Eingeteilt werden die befragten Frauen auch nach ihrem sozioökonomischen Status (SES). Welchen Einfluss dieser Status aber auf die Beurteilung nimmt, wird nicht ausgeführt.
Zutreffend ist sicher, dass bei Minimalformen von Hypospadien das Vorgehen mit den Eltern oder mit älteren Patienten selbst zu besprechen ist und ggf. eine operative Korrektur nicht notwendig ist. Diese Entscheidungsfindung kann jedoch durch diese Untersuchung allein nicht getroffen werden.
Was in der Arbeit öfters angesprochen wird, dass kosmetische Gründe wie „schlitzförmiger Meatus an der Glansspitze“ als optimales Opertionsziel angesehen werden aber es aufgrund der Untersuchung nicht sind, kann nicht unkommentiert bleiben. Ist doch neben dem kosmetischen Aspekt auch der funktionelle Aspekt einer problemlosen Blasenentleerung mit einem geraden und nicht gespreizten Urinstrahl ein wichtiger Punkt speziell für Patienten. Weiterhin kann im flaciden Zustand des Penis eine Beurteilung bezüglich der Verhältnisse bei Erektion (gerade, verkrümmt) nicht getroffen werden. Zu den morphologischen Aspekten der Hypospadie gehören aber ventrales Schafthautdefizit und Chordastränge. Somit ist eine Beurteilung, ob ein Penis gut aussieht, im flaciden Zustand nur ein Teilaspekt.

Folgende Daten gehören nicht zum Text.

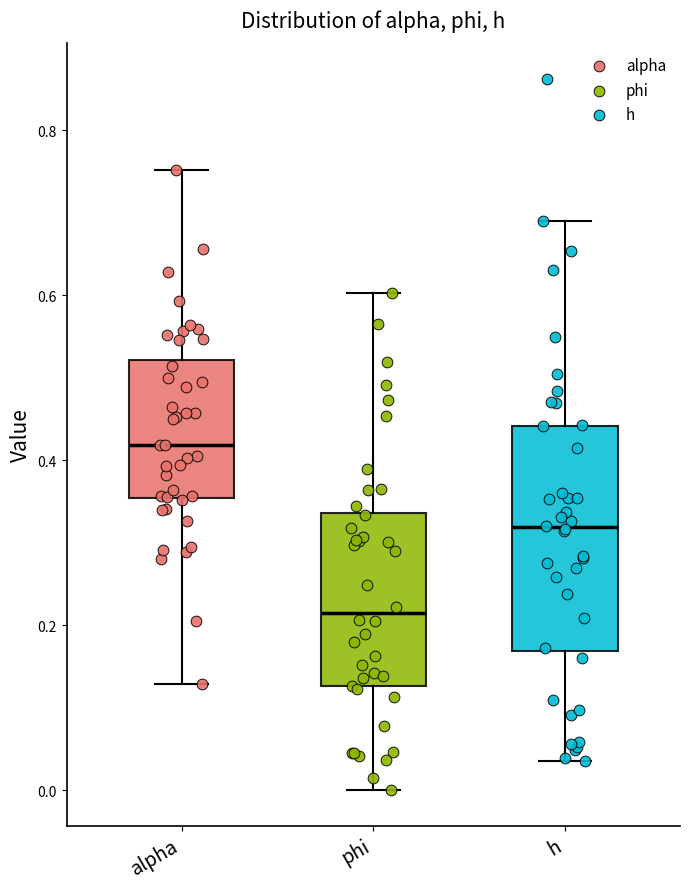

Reading left to right, transcribe this box plot: for each box, give where its median line is, the range the box spans, and where its two whiskers end, as read against the y-axis. The values are not printed on the chart, so give them approximately, as read against the axis.

alpha: median 0.42, box 0.36 to 0.52, whiskers 0.12 to 0.76
phi: median 0.22, box 0.12 to 0.34, whiskers 0.00 to 0.60
h: median 0.32, box 0.16 to 0.44, whiskers 0.04 to 0.70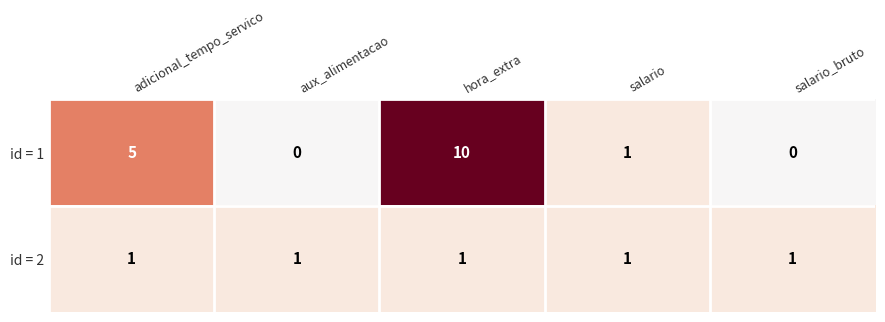

Reading left to right, transcribe all the data shown in this chart.

id = 1: adicional_tempo_servico=5	aux_alimentacao=0	hora_extra=10	salario=1	salario_bruto=0
id = 2: adicional_tempo_servico=1	aux_alimentacao=1	hora_extra=1	salario=1	salario_bruto=1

Die Ergebnisse dieser Untersuchung können sicher Eingang in die Betrachtungsweise bei der operativen Behandlung von Hypospadien finden. Operativ tätigen Experten auf diesem Gebiet können sie als zusätzliche Entscheidungshilfe dienen. Ob sie als allgemeiner Ratgeber zur Entscheidungshilfe für Kinderärzte oder Hausärzte dienen kann, ob eine Operation sinnvoll ist oder nicht, ist eher zweifelhaft. Weiterhin ist die Empfehlung, bei milden Formen eine Zirkumzision anstatt einer operativen Korrektur durchzuführen, kritisch zu betrachten, da Präputialhaut entfernt wird, die ggf. bei einer Penisverkrümmung durch ventrales Hautdefizit zu einer Rekonstruktion notwendig sein könnte.
Die Schlussfolgerungen und die Zusammenfassung dieser sehr genau und aufwändig durchgeführten Untersuchung, bei der es ja um die Frage ging „Was ist ein gut aussehender Penis“ korrelieren nicht mit den gezogenen Empfehlungen für den Einsatz in der klinischen Entscheidungshilfe. Zusammenfassend handelt es sich bei der Veröffentlichung entsprechend den Leitlinien der EAU um eine Studie mit einem Level of Evidence 3 und einem Grad der Empfehlung B.